§ **TEXT SHOWN**
Customs support for critical components
- The Budget extends the concessional 5 per cent Basic Customs Duty (BCD) on key wind turbine components—special bearings, gearboxes, yaw components, controllers and blade inputs such as balsa wood and carbon fibre—up to 31st March 2028.
- The inclusion of forged steel rings for manufacture of special bearings in the same 5 percent BCD schedule (Sl. No. 230) directly addresses a long-standing bottleneck in indigenizing main-shaft bearings, a critical requirement for ALMM-compliant machines.
National Manufacturing Mandate + SEZ- DTA duty : towards a deeper localization framework
- By explicitly bringing the wind turbine ecosystem under the National Manufacturing Mandate, the government has sent a clear signal that wind is a strategic manufacturing priority, not just a capacity-addition target.
- Complementing this, Budget 2026 introduces a special one-time window for eligible SEZ manufacturing units to sell into the Domestic Tariff Area (DTA) at concessional rates of duty, with quantities capped as a proportion of exports.
IWTMA sees these two measures as mutually reinforcing under the NMM:
- SEZ-to-DTA concessional duty effectively avoids taxation on value added inside SEZs and allows Indian wind component manufacturers to utilize idle capacity for domestic orders without prohibitive duty costs.
- Treated as part of the NMM toolkit, this can catalyze new investments in high-value components—bearings, power electronics, advanced blades and towers—inside both SEZs and the DTA, while maintaining a level playing field with purely domestic units.
Grid integration push and Storage for a reliable grid: System-level enablers - Higher capital expenditure outlays for transmission and evacuation infrastructure strengthen the grid integration.
- Total Capex is budgeted to rise to ₹12.22 lakh crore in 2026-27, with energy sector allocations increasing from about ₹80,000 crore in 2025-26 to over
₹1.09 lakh crore in 2026-27, supporting transmission upgrades, new evacuation corridors and distribution reforms that are essential to absorb higher wind injections
- Extensions of customs exemptions for capital goods used in lithium-ion cell and stationary battery energy-storage manufacturing will lower the cost of wind-solar-storage hybrids and round-the-clock products over time.
Legacy GBI support and bankability
- The Budget provides an outlay of about ₹500 crore to clear pending obligations
under the Generation Based Incentive (GBI) scheme for wind.
- Timely settlement of these dues will stabilize cash flows for operating projects, improve asset quality on lender books and release balance-sheet headroom for repowering and fresh ALMM-compliant capacity.
Chairman IWTMA – Sh. Girish Tanti
“Budget 2026 is a testament to our nation’s resilience and commitment to growth… laying the foundation for a sustainable future. With capital expenditure rising to ₹12.2 lakh crore and strong focus on energy, grid modernization and energy security, this budget clearly accelerates India’s energy transition.”
CEO IWTMA – Sh. Aditya Pyasi
“IWTMA welcomes the Union Budget’s commitment towards doing away with the critical bottlenecks for Wind and RE generation like the enhanced push to grid integration with higher capex provision for green energy corridors and battery integration for Wind-Solar-Hybrid projects and bringing the wind turbine ecosystem under the National Manufacturing Mandate, the government has sent a clear signal that wind is a strategic manufacturing priority, not just a capacity-addition target.
The Association will also work with member OEMs and component manufacturers to map localization pathways for critical parts—especially bearings, blades, generators and power electronics—leveraging the extended 5 percent BCD window, SEZ manufacturing flexibility and upcoming ALMM timelines.”

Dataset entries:

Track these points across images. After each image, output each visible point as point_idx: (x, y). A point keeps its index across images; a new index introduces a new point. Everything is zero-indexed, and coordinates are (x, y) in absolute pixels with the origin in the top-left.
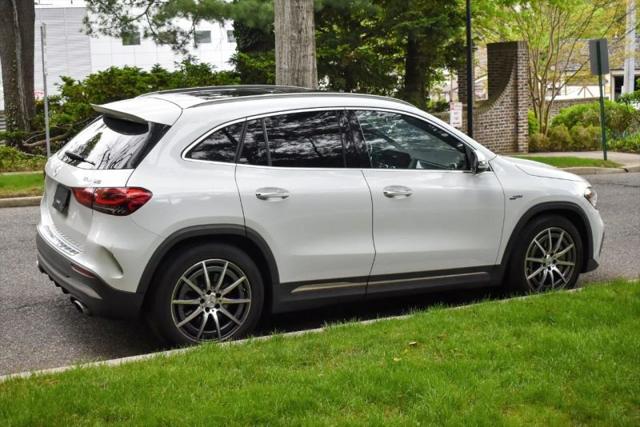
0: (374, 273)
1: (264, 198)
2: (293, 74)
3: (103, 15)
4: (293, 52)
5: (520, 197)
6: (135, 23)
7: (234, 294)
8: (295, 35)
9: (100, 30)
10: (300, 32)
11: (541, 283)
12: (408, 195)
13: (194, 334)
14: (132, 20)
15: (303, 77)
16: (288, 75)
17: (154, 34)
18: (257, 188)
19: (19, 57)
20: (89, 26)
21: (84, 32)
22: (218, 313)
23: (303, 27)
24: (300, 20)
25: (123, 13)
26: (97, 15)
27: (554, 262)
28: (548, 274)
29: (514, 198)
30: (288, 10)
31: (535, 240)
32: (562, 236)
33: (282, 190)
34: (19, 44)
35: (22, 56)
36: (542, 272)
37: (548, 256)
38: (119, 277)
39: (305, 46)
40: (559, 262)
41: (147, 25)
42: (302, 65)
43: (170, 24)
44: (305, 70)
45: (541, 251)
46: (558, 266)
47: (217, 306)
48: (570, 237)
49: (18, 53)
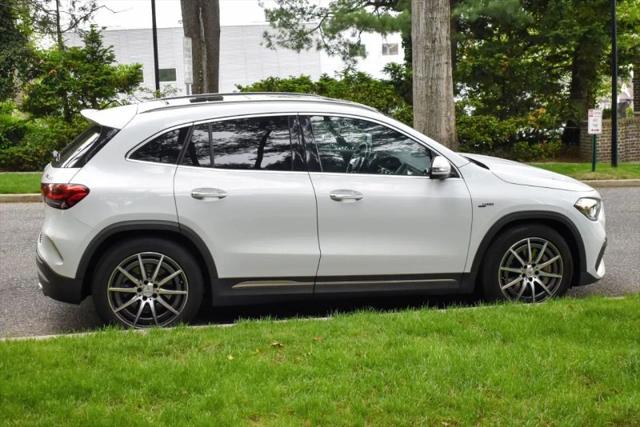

§ **YOUR TASKS**
1. Please reproduce the part of the wind budget text that opens with the words containing "- The inclusion" and closes with "for ALMM-compliant machines.".
2. For each statement below, say yes or no to whether it agrees with the wind budget text, and quote the exact words of the text that decide it.
(a) The concessional 5 per cent Basic Customs Duty on key wind turbine components is extended up to 31st March 2028.
(b) The Budget sets aside about ₹1,000 crore to clear pending obligations under the Generation Based Incentive scheme for wind.
(c) Eligible SEZ manufacturing units may sell into the Domestic Tariff Area at concessional duty rates with no limit on quantities.

§ **LIST OF ANSWERS**
1.
- The inclusion of forged steel rings for manufacture of special bearings in the same 5 percent BCD schedule (Sl. No. 230) directly addresses a long-standing bottleneck in indigenizing main-shaft bearings, a critical requirement for ALMM-compliant machines.

2.
(a) Yes: "up to 31st March 2028."
(b) No: "The Budget provides an outlay of about ₹500 crore to clear pending obligations"
(c) No: "with quantities capped as a proportion of exports."